Kickboard Girl Ep
Morr Music / Darla
By: Eric G.
This Berlin-based duo cranks out soft, gelatinous beats with escapist melodies and warm synthetics. One of the fundamental functions of electronic music is to make you forget where you are so that you aren’t aware of the technical aspects of the recording. It’s hard for this type of music not to sound retro or even cliched, but as long as the positive after-effects outweigh the missteps, then you’ve got a record worth having. This EP is engaging if not slightly awkward, but it offers enough of a diversion from reality to warrant repeat listenings.
The repeat listenings prove fruitful as Hermann & Kleine inject much emotion into their saturated electronic utopia. The title track sounds jumbled at first with languid keyboard strokes undercutting the robotic, repetitive bass lines, but when the slightly aggressive beat kicks in it all seems to make sense. The song develops into this self-propelled vacuum of rustling space junk. Pristine tones shine through the haze to keep you from turning into a zombie while the loops fluctuate all around you. The reprise is like the eye of the storm- everything is clear and calm but not as mysterious.

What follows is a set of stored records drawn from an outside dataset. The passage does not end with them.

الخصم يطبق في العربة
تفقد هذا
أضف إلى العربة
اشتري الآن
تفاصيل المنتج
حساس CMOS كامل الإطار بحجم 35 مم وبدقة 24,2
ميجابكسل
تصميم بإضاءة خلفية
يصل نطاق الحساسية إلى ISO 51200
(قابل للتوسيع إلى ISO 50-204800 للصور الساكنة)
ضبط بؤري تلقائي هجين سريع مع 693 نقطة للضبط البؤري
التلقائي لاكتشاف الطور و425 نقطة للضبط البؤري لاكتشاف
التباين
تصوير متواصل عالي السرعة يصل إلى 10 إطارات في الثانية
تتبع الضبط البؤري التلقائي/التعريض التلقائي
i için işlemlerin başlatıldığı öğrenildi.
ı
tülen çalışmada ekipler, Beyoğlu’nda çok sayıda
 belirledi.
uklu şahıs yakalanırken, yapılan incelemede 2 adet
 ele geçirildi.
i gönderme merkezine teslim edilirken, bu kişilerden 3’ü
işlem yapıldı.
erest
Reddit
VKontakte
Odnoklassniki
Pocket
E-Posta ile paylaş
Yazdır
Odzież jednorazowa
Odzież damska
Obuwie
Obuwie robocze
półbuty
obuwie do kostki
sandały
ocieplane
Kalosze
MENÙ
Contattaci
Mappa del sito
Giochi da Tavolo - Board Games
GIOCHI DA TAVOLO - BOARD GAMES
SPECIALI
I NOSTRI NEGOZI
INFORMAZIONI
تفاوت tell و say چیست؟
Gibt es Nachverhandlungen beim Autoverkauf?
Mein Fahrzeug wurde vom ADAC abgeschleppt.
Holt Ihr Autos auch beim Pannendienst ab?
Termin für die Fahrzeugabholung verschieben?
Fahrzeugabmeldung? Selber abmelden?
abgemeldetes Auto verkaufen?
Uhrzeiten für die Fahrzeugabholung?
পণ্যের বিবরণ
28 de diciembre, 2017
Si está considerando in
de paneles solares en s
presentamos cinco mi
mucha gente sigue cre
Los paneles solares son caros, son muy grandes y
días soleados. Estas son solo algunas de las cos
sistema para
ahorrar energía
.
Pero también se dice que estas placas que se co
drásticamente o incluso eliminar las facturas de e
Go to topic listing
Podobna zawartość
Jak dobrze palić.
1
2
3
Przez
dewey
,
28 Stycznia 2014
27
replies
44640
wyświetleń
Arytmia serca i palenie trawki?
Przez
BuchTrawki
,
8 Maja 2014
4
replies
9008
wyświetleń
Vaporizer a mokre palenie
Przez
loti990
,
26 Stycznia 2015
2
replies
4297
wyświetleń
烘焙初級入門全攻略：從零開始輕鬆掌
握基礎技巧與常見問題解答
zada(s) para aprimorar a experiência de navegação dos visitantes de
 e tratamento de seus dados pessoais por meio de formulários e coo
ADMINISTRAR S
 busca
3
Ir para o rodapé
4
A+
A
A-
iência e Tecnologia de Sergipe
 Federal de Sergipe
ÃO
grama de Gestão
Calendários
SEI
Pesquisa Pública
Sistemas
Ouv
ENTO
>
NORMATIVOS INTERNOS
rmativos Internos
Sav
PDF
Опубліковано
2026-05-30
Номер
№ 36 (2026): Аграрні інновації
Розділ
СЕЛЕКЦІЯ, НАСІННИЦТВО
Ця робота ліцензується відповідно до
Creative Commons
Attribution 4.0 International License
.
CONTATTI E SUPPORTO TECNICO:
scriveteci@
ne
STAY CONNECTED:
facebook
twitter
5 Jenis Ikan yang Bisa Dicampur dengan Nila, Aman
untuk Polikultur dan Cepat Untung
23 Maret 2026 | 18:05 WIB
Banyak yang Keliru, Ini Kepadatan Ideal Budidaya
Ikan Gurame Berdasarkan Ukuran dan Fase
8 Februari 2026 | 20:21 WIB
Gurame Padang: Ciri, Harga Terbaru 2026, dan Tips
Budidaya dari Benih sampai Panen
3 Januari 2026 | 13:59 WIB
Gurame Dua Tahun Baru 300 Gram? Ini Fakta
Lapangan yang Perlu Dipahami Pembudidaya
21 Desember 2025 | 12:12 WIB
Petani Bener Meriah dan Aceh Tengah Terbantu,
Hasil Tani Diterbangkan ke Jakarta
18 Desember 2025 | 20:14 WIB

“May In Fall” happens to you instead of around you. Without the beat it would be hard to discern between the previous songs, but the stuttering fills are so pronounced that they overtake the song. “My Friend Sam” sounds like a flashback sequence in a Hal Hartley film- very nostalgic and very serene. “Sitting Next To You” is the highlight of the EP. Familiar melodies float amongst stilted electro-patterns while the beats oscillate. The root notes bear a distant resemblance to the devastating quality inherent to Joy Division’s “Atmosphere”, but, again, the reprise fails to conjure the same feelings as its model.
This EP is far too short for me to recommend that you dig it up at all costs, but it does prove that Herrmann & Kleine are capable of exceptional things and you should look forward to a full-length album.